**Activity**:
Would you please copy every line below that includes the string "locomotive"?

**Data section**:
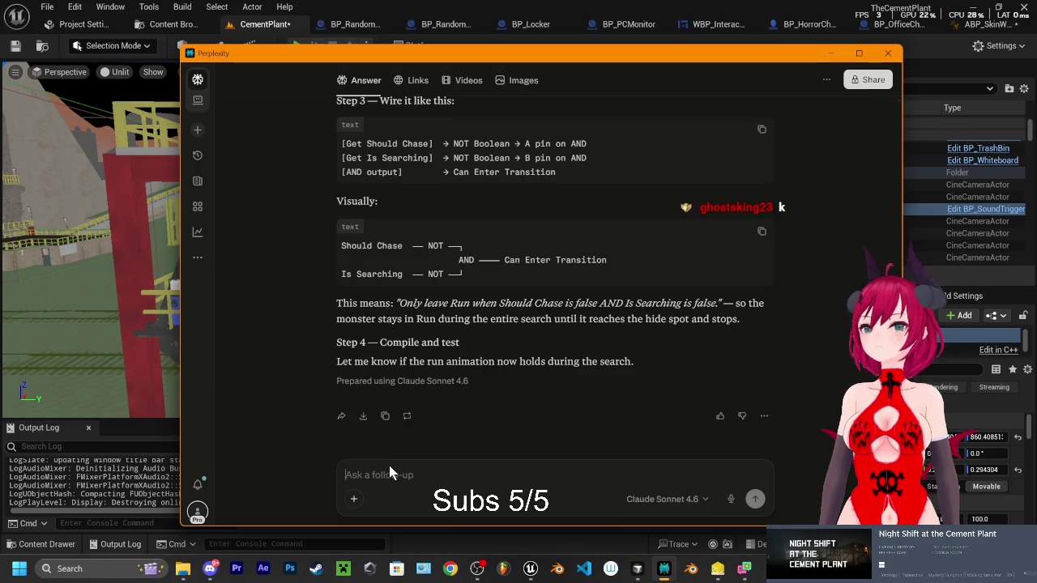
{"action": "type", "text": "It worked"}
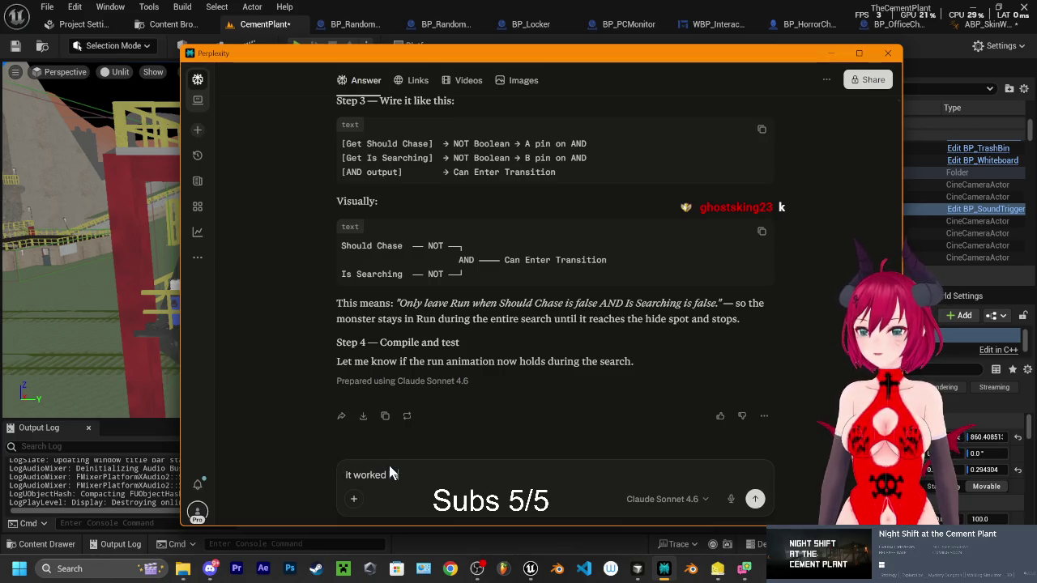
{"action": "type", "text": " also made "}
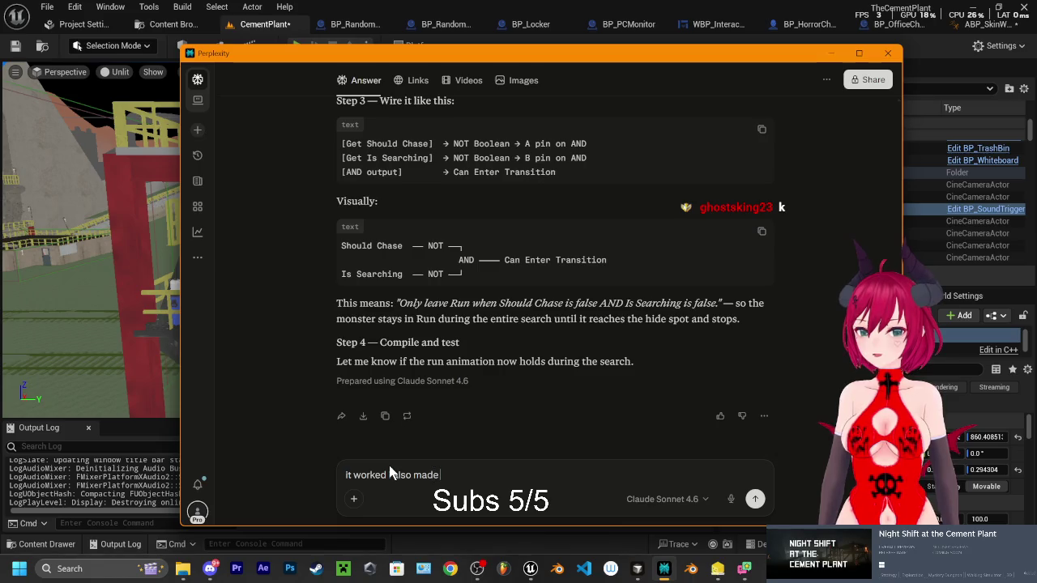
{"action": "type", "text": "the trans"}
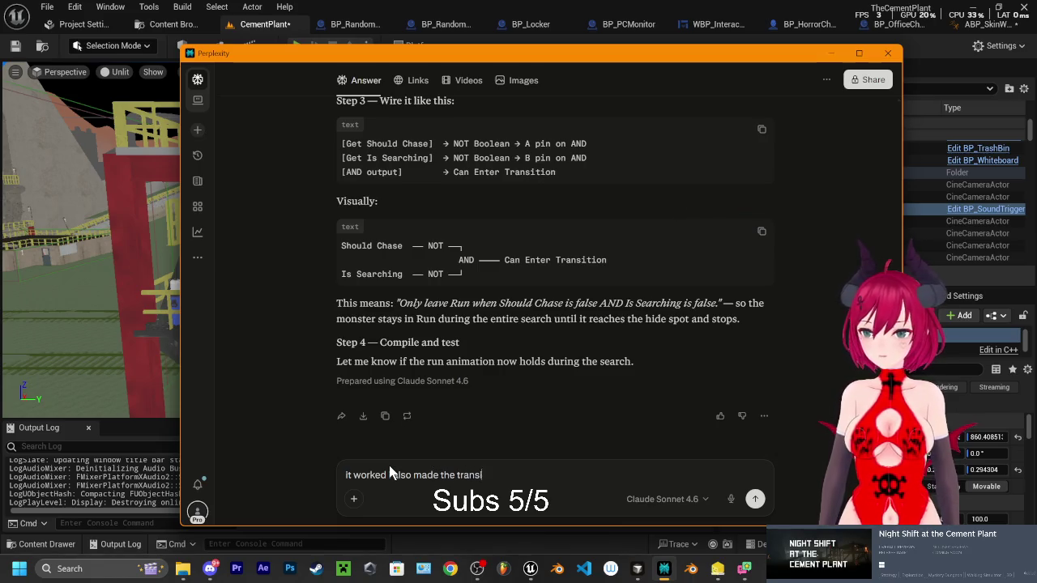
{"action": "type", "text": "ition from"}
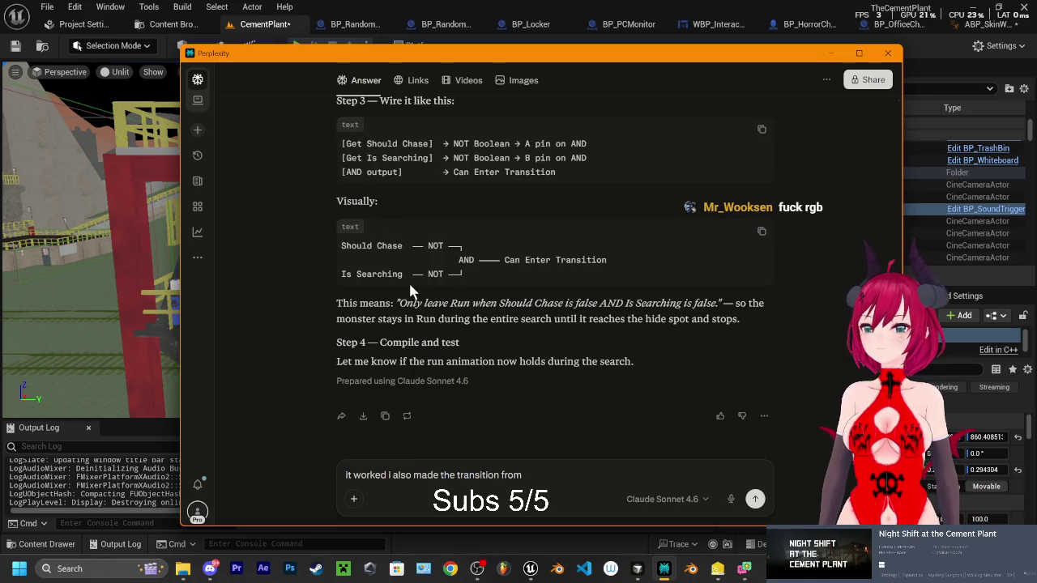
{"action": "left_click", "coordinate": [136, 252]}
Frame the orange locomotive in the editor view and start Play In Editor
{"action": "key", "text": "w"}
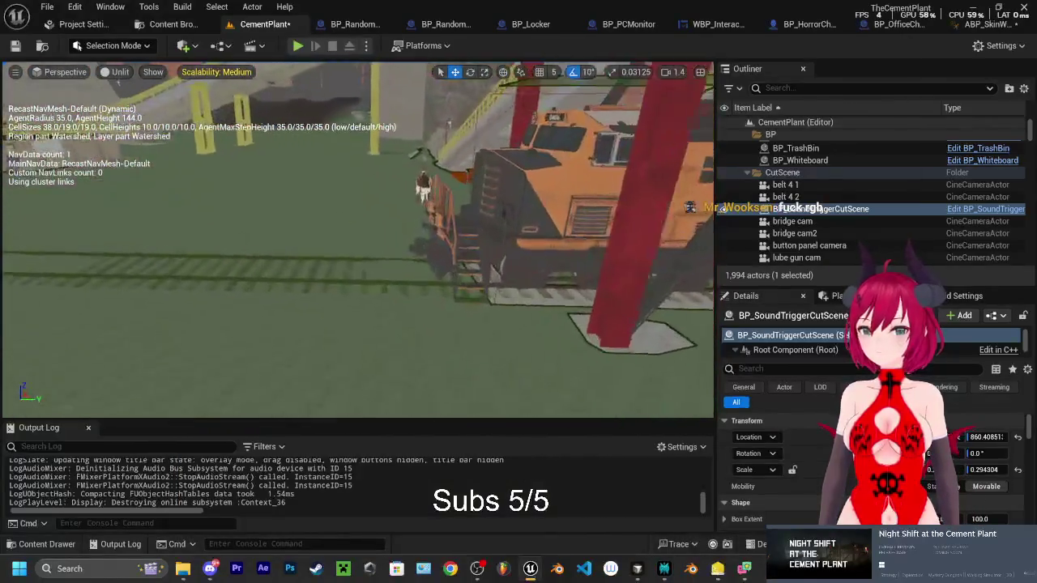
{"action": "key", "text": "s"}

...

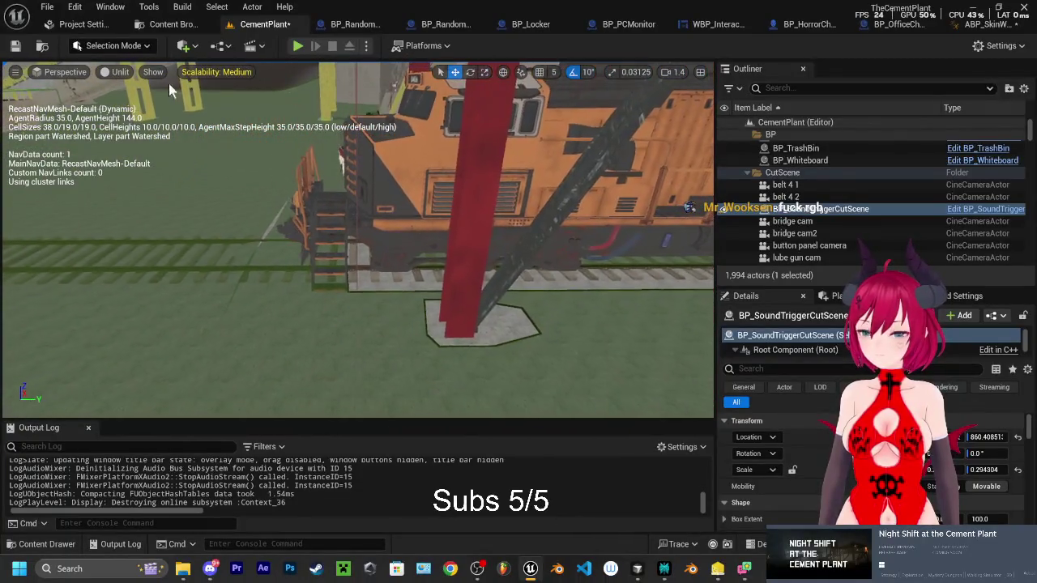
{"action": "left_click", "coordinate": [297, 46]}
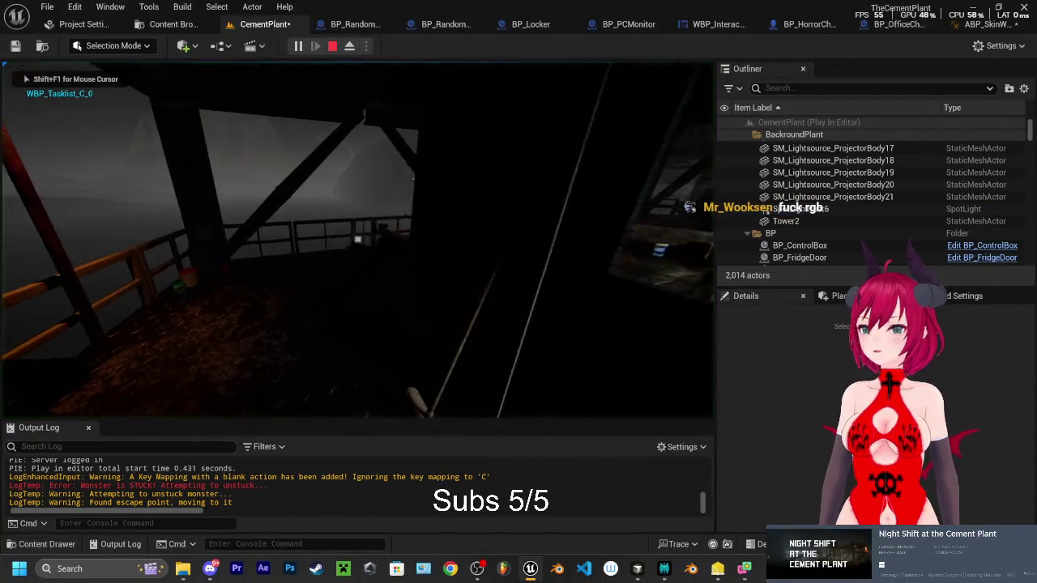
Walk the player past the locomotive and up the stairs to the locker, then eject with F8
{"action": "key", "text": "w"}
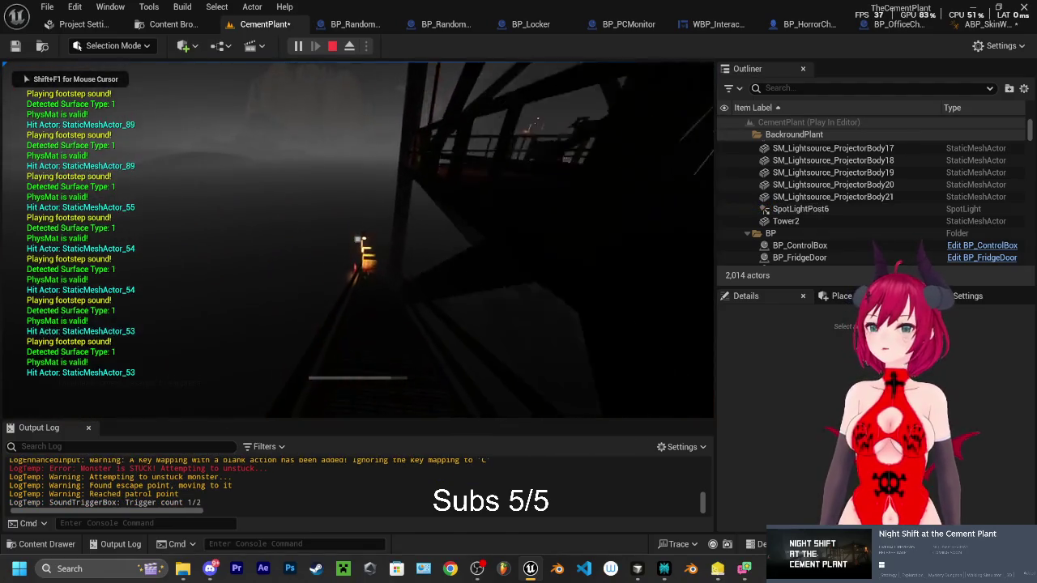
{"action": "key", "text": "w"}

* * *

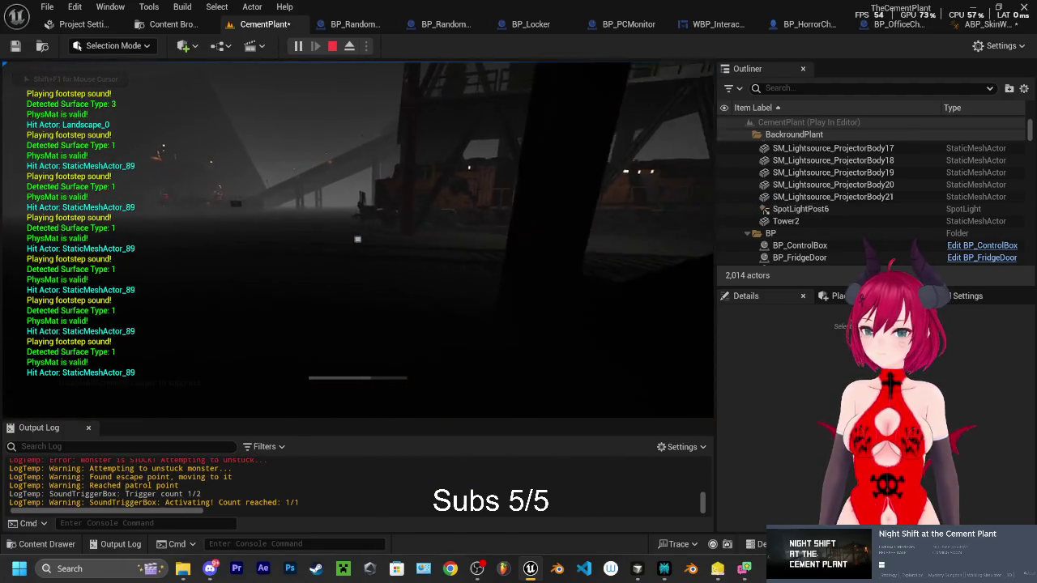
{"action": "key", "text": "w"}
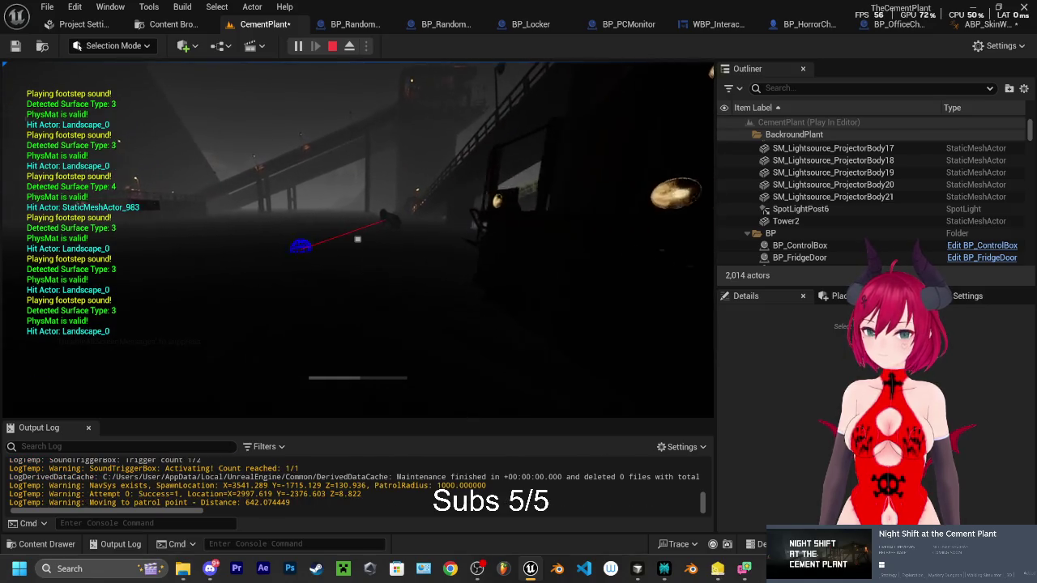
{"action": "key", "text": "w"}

**Result of this task**:
Frame the orange locomotive in the editor view and start Play In Editor
Walk the player past the locomotive and up the stairs to the locker, then eject with F8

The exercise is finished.